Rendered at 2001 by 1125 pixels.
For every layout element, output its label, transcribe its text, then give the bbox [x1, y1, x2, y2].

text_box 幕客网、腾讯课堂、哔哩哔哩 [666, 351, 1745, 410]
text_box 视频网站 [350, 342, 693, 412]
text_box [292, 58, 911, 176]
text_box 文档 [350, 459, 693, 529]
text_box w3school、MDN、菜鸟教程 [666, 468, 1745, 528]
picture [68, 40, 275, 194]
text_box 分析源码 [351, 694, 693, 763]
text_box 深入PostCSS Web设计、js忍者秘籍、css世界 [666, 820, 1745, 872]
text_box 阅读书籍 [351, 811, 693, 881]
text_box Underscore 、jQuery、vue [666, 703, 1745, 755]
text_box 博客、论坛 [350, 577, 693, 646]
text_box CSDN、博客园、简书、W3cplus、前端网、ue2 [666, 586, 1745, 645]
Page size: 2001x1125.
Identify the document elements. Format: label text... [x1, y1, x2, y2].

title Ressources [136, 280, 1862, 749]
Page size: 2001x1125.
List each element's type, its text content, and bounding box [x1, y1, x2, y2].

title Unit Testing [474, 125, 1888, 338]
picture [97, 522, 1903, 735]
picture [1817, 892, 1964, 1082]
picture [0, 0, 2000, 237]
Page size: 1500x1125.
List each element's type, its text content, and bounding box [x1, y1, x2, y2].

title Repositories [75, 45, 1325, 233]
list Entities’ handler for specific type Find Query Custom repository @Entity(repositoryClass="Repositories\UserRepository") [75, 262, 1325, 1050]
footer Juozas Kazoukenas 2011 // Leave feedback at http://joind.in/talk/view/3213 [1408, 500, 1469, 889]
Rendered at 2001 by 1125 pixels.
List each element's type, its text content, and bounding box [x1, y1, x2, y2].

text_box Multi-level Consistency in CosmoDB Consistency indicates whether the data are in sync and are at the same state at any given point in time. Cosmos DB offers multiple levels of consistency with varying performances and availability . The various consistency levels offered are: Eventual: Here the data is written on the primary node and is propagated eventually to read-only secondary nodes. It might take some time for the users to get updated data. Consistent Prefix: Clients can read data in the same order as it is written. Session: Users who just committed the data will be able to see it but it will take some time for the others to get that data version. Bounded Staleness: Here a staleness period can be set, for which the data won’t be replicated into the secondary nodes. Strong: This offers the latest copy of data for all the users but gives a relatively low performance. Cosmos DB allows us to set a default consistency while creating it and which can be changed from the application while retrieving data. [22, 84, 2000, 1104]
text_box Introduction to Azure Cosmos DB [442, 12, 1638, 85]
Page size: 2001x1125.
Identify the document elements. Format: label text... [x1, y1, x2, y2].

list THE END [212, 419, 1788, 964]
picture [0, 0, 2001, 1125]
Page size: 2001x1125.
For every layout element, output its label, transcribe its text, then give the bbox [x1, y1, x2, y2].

• • • • •

The records must be reproduced in full. Nothing should differ.

*Reply:*
Rendered at 2001 by 1125 pixels.
For every layout element, output its label, transcribe its text, then give the bbox [x1, y1, x2, y2].

text_box 幕客网、腾讯课堂、哔哩哔哩 [666, 351, 1745, 410]
text_box 视频网站 [350, 342, 693, 412]
text_box [292, 58, 911, 176]
text_box 文档 [350, 459, 693, 529]
text_box w3school、MDN、菜鸟教程 [666, 468, 1745, 528]
picture [68, 40, 275, 194]
text_box 分析源码 [351, 694, 693, 763]
text_box 深入PostCSS Web设计、js忍者秘籍、css世界 [666, 820, 1745, 872]
text_box 阅读书籍 [351, 811, 693, 881]
text_box Underscore 、jQuery、vue [666, 703, 1745, 755]
text_box 博客、论坛 [350, 577, 693, 646]
text_box CSDN、博客园、简书、W3cplus、前端网、ue2 [666, 586, 1745, 645]
Page size: 2001x1125.
Identify the document elements. Format: label text... [x1, y1, x2, y2].

title Ressources [136, 280, 1862, 749]
Page size: 2001x1125.
List each element's type, its text content, and bounding box [x1, y1, x2, y2].

title Unit Testing [474, 125, 1888, 338]
picture [97, 522, 1903, 735]
picture [1817, 892, 1964, 1082]
picture [0, 0, 2000, 237]
Page size: 1500x1125.
List each element's type, its text content, and bounding box [x1, y1, x2, y2].

title Repositories [75, 45, 1325, 233]
list Entities’ handler for specific type Find Query Custom repository @Entity(repositoryClass="Repositories\UserRepository") [75, 262, 1325, 1050]
footer Juozas Kazoukenas 2011 // Leave feedback at http://joind.in/talk/view/3213 [1408, 500, 1469, 889]
Rendered at 2001 by 1125 pixels.
List each element's type, its text content, and bounding box [x1, y1, x2, y2].

text_box Multi-level Consistency in CosmoDB Consistency indicates whether the data are in sync and are at the same state at any given point in time. Cosmos DB offers multiple levels of consistency with varying performances and availability . The various consistency levels offered are: Eventual: Here the data is written on the primary node and is propagated eventually to read-only secondary nodes. It might take some time for the users to get updated data. Consistent Prefix: Clients can read data in the same order as it is written. Session: Users who just committed the data will be able to see it but it will take some time for the others to get that data version. Bounded Staleness: Here a staleness period can be set, for which the data won’t be replicated into the secondary nodes. Strong: This offers the latest copy of data for all the users but gives a relatively low performance. Cosmos DB allows us to set a default consistency while creating it and which can be changed from the application while retrieving data. [22, 84, 2000, 1104]
text_box Introduction to Azure Cosmos DB [442, 12, 1638, 85]
Page size: 2001x1125.
Identify the document elements. Format: label text... [x1, y1, x2, y2].

list THE END [212, 419, 1788, 964]
picture [0, 0, 2001, 1125]
Page size: 2001x1125.
For every layout element, output its label, transcribe its text, then give the bbox [x1, y1, x2, y2].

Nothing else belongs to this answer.